Coming into this series that starts tonight at 7:37 while I have the misfortune of being at work, I’m picking up a great deal of Dodger hype. No, I won’t start freaking out at the fans and media now like I did in my past post about the improved-but-still-not-ready-for-prime-time Pirates. The Dodgers actually are a very good team, one we picked to win the division (they did), and one who we acknowledge could very easily defeat the Cardinals in this NLCS–and soundly, at that. But the talent difference between these two teams certainly does not forecast the Dodgers as clear winners.
Everyone, and I do mean everyone, is quick to trumpet the fantastic Dodger starting rotation as the main reason the Cards won’t be able to handle their Hollywood opponent. This is well-founded, as no one in baseball throws baseballs quite like brilliant lefty phenom Clayton Kershaw. Zack Greinke, too, is a mighty fine pitcher, if a bit lacking in the social skills department. I also have considerable respect for Hyun-jin Ryu, a player who made a nice impression in his first season in the majors after spending several years in Korea. Oh, and Ricky Nolasco wouldn’t be the fourth pitcher mentioned on very many rotations, either. This rotation really is stacked. But is it that much better than the one featured by St. Louis?
Consider these statistics, courtesy of FanGraphs:
Team A: 13.9 WAR | 3.39 FIP | 7.73 K/9 | 2.52 BB/9
Team B: 13.6 WAR | 3.45 FIP | 7.37 K/9 | 2.77 BB/9
Okay, so Team A definitely gets the edge, and it is in fact the Dodgers, but that gap is hardly substantial, and this is the edge most critics point to the hardest when it comes to proclaiming why the Dodgers will wrap this best-of-seven series up in three games. Yes, the Dodger pitching is superior, but not by as much as one would think. Granted, since Mike Matheny is having some kind of behind-the-scenes torrid love affair with Joe Kelly, that pitching comparison becomes a little less valid, but the best four pitchers on each side are not terribly lopsided. As good as Adam Wainwright is, Kershaw is definitely a step up (compared to the nine steps up he is on most every other pitcher), and the Cardinals don’t boast a number two with the accomplishments of a Greinke, but Shelby Miller is definitely on his way up in the pitching world. Lance Lynn may not be more than a number three, but is Ryu? Michael Wacha has much left to prove and can’t possibly keep throwing near no-hitters every time he’s out there, but he has the ability to rival Ricky Nolasco at some point.

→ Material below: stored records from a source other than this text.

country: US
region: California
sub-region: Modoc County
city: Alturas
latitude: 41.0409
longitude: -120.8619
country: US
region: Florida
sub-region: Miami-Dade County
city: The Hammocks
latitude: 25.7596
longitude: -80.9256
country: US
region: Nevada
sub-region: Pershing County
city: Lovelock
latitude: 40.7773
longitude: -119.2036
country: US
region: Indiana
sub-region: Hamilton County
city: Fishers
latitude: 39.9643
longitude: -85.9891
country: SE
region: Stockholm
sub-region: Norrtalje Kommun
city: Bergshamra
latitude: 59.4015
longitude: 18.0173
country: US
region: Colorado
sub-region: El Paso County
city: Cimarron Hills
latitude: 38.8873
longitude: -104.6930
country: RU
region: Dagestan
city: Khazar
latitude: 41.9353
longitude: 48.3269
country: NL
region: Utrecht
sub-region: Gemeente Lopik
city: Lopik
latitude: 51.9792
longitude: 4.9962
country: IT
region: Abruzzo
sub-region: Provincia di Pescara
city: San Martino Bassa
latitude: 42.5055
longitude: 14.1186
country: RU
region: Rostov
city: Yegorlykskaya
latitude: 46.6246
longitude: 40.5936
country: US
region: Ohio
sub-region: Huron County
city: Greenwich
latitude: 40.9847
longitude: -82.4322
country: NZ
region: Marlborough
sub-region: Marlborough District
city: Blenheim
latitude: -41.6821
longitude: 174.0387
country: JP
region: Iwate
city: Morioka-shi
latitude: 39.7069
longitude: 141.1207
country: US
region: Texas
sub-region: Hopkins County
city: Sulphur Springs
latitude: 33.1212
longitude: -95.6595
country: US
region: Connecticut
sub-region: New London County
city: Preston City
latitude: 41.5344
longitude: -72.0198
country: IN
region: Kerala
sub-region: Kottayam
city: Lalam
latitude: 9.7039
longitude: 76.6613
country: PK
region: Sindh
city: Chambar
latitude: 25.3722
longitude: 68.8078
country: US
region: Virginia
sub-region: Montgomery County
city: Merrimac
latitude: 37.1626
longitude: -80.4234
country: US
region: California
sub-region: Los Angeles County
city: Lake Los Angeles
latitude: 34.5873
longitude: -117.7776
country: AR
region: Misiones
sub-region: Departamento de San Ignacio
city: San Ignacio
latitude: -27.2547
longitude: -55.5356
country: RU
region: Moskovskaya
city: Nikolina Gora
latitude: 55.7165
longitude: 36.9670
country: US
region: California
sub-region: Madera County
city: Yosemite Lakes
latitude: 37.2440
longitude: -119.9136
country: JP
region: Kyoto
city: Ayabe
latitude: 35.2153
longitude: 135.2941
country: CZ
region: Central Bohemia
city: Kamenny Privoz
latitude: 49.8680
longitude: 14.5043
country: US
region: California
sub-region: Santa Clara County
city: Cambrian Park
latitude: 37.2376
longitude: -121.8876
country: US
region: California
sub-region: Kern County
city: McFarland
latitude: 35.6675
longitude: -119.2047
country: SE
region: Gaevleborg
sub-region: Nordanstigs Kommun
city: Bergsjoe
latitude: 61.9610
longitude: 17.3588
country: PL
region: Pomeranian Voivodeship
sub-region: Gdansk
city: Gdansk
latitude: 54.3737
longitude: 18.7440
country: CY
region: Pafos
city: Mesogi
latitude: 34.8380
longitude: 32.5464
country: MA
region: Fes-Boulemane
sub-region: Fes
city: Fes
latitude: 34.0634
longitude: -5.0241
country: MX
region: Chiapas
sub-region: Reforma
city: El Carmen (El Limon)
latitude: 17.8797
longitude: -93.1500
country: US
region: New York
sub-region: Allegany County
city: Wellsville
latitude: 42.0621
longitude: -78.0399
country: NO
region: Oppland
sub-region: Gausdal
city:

You get the idea. The best four Cardinal pitchers aren’t completely outclassed by the Dodgers. The problem is, the Cardinals won’t be using their best four starters in this series, and not only because Jaime Garcia‘s shoulder is a bastard. Kelly has no place in this team’s playoff run–in the rotation anyway–as Brian mentioned just yesterday. That alone gives Cardinal fans big reasons to worry, but if the right personnel were used here, I don’t believe the Dodgers to be a better team at all. Superior pitching? Sure, by a small margin. Superior offense? Certainly not, even with Hanley Ramirez raking and Yasiel Puig‘s exciting young bat. Someone does need to tell him to stop trying to steal bases, though (11/19).
I’m really not certain the Cardinals are going to make this the kind of series it should be, not at all. I fear the Dodger pitching will completely numb their usually capable bats and that this could all end very badly, leading anti-Cardinal types to suggest that our beloved team had no business squaring off against the Dodgers. This just isn’t the case. We don’t defend our team based on blind adoration; we generally feel like the organization as a whole is well-run and is well set up to be very good for a very long time. It’s not an accident the team won 97 games this year, and while the Dodgers may well be a very worthy opponent, they aren’t better–not even on paper. That said, with these pitching match-ups, a sweep wouldn’t be all that shocking.
I hope Joe Kelly throws a no-hitter.